Nosemba worked at a law firm in the afternoons after university. In her free time, she went out with her friends. “I’m still in contact with two who are in the White Nile [state]. I’ve lost track of the rest of them.” She arrived at the transit center on August 17, after a nine-day trip with her family, during which she almost lost a brother. “On the way some armed men stopped us, they wanted to take one of my brothers with them. We gave them everything we had so they would leave him,” she recounts.

Nosemba Walaldin
Nosemba Walaldin, 23, was in the last semester of her Information Technology degree when she was displaced. She had been studying at the University of Khartoum.Lola Hierro

The Scholars at Risk network (SAR) has chosen Sudan as one of the most worrying cases in its 2023 Free to Think report. The group warns that the civil war has seriously affected the education sector, including higher education. “In the early days of fighting, students and faculty members reported being forced to flee or being trapped, unable to flee, with no food, water, or electricity,” the report denounces. SAR has also reported on militants who have

killed, injured or raped students and teachers, warning that Sudan may face a serious shortage of teachers for the next school year, due to the number of people who have fled the country.

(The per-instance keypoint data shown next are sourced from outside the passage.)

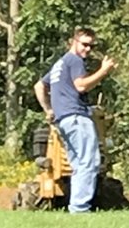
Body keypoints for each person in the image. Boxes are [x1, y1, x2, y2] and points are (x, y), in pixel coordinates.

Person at [33, 26, 116, 213]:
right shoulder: (75, 61)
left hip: (63, 121)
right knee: (89, 162)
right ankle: (80, 209)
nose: (88, 49)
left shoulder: (59, 64)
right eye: (85, 44)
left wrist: (49, 110)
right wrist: (103, 71)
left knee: (78, 165)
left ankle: (76, 208)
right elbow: (80, 86)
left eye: (91, 46)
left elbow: (39, 86)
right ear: (73, 42)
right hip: (77, 117)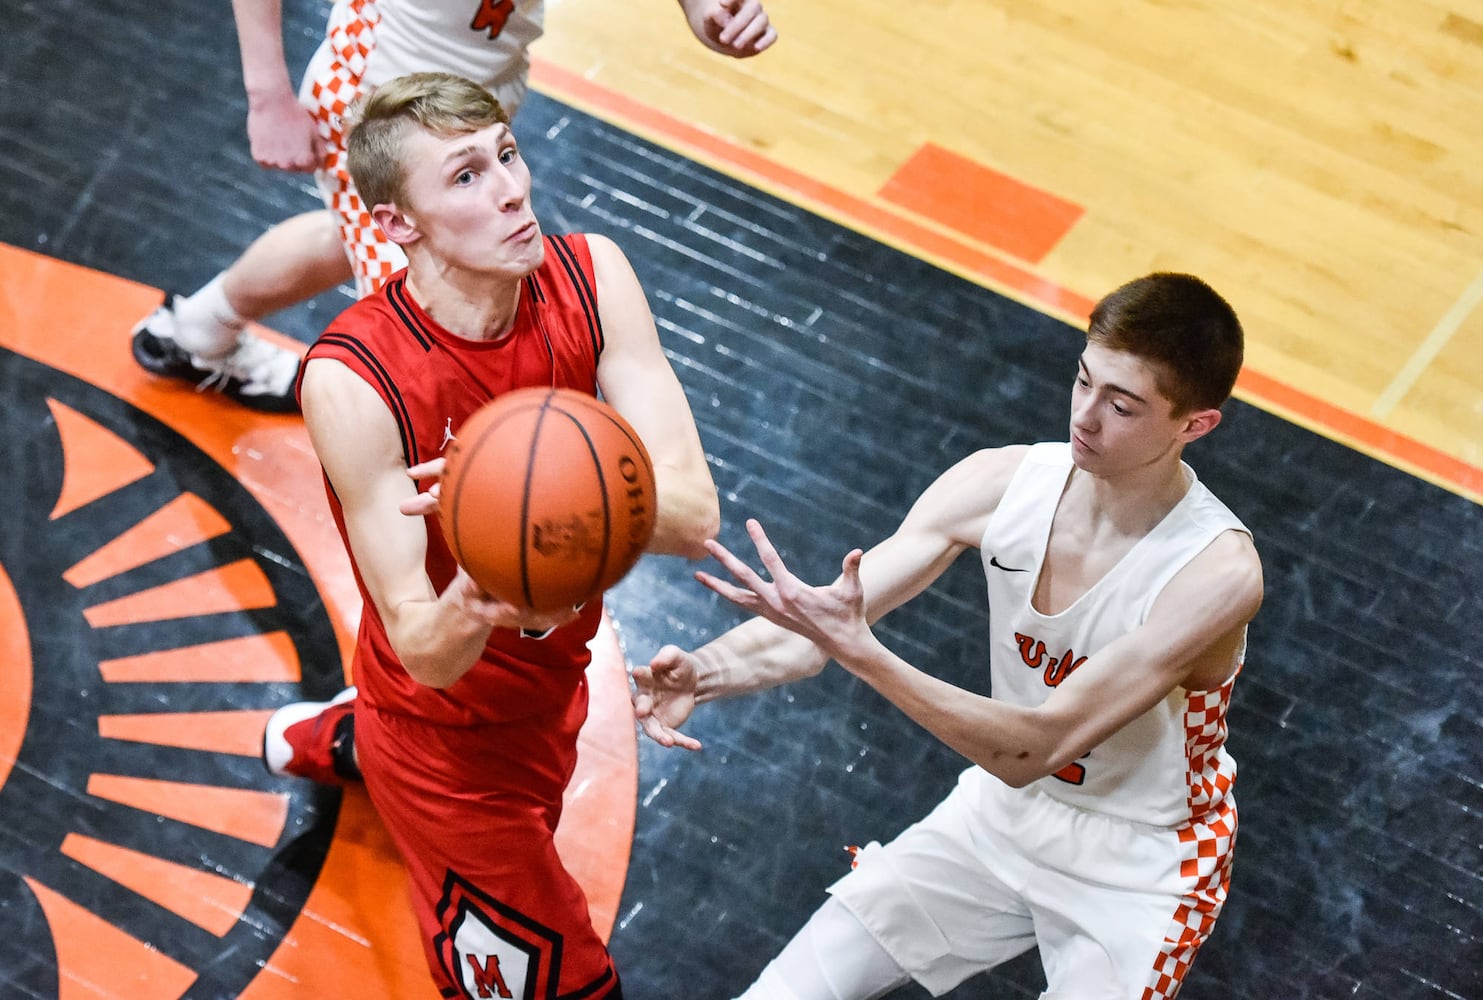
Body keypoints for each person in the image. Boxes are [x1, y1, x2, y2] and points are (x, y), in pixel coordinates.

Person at [633, 272, 1264, 1000]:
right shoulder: (996, 483)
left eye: (1120, 405)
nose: (1085, 417)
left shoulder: (1214, 572)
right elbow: (828, 625)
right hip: (999, 817)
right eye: (1082, 381)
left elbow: (1034, 746)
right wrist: (702, 674)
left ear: (1195, 425)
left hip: (1140, 861)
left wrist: (861, 653)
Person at [263, 71, 720, 999]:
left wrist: (539, 487)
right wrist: (477, 572)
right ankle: (368, 745)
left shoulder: (593, 276)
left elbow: (695, 515)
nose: (511, 190)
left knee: (428, 719)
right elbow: (423, 647)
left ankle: (337, 740)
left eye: (507, 155)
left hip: (550, 693)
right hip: (446, 747)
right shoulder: (353, 382)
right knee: (562, 986)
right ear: (398, 225)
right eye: (465, 177)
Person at [130, 0, 779, 412]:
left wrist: (704, 8)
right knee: (421, 329)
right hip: (380, 106)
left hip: (474, 99)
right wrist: (266, 89)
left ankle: (196, 332)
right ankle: (433, 550)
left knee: (352, 237)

According to an SAR estimate, armed clashes and looting have damaged at least 104 public and private higher education facilities and research centers during the first five months of fighting. In at least one case, on June 4, the Sudanese Armed Forces appear to have targeted an institution of higher learning, bombing the campus of the International University of Africa during clashes with the RSF. 10 people were killed.

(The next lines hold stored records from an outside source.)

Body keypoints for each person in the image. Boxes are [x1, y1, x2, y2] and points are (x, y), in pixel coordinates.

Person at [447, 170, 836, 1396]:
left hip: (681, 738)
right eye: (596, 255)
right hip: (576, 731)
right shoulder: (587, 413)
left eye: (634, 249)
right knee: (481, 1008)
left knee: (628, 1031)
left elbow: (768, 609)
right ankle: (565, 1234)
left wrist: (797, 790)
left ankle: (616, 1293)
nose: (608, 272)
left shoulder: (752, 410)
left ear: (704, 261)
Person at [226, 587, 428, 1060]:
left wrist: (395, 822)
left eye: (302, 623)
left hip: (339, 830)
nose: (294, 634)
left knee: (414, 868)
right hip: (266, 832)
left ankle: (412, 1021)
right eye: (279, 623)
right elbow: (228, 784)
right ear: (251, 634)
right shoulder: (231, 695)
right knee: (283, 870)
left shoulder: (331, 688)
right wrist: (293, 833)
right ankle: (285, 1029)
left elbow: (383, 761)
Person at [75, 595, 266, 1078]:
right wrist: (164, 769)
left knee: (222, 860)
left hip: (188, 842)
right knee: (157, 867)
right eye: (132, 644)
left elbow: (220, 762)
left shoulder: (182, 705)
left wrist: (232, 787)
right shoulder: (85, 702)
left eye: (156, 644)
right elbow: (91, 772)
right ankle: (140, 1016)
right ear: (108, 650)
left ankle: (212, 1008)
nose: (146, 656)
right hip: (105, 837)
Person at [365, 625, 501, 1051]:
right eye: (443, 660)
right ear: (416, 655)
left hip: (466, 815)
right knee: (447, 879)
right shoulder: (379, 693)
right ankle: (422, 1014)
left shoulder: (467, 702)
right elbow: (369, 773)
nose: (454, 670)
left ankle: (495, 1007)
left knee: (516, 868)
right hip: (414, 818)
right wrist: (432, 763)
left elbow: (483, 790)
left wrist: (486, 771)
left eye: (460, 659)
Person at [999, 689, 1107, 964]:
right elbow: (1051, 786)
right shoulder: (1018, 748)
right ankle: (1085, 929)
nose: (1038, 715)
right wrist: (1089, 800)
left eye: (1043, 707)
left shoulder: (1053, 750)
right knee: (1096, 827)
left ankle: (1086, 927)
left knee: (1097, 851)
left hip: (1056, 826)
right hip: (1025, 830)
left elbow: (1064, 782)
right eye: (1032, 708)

In recent years, there’s been a growing demand for higher education in refugee camps. Some initiatives have been developed, mainly thanks to the internet, which allows for online studies to be offered. There are also some scholarships, such as the Albert Einstein German Academic Refugee Initiative (DAFI), a program sponsored by the UN Refugee Agency (UNHCR) in 50 countries. It aims to ensure that refugees with strong academic abilities can pursue a university degree or higher education in a third country. But there are very limited spots and options. According to UNHCR, only 1% of the global refugee population finds a path to higher education, compared to a third of young people worldwide.

Renad Abdalkhaman
Renad Abdalkhaman, 18, had just finished high school and wanted to start studying medicine to become a surgeon. Then, the war broke out in Sudan. Lola Hierro

Of course, Nosemba, Nyamiji, Renad and Omam would like a scholarship like the DAFI, since all four of them dream of going away to continue their education. The young aspiring surgeon would like to go to the UK or Turkey. Nosemba – who would like to teach about new technologies – thinks that North America could be a good option. Eman wants to get a postgraduate degree in Political Science, while Nyamiji is happy to go wherever she can find a job.

For now, their dreams are farther away than ever before. These young people – along with others like them – feel that their future plans, their intellectual concerns and their efforts have all fallen on deaf ears. There are no guarantees that they’ll leave the refugee camps any time soon, even though they want to shake off a situation and a label which they don’t identify with at all. They’re university students, not refugees. They don’t understand how their lives have taken such a turn from one day to the next. Just thinking about this affects them deeply.

“If I start talking about how I feel, I’ll probably start crying. Life here isn’t good and, psychologically, I’m not well,” Nosemba acknowledges, with a broken voice. “I just hope we can get out soon and continue with our lives,” Renad adds. “The more time you spend in a place like this, the more tired you feel.”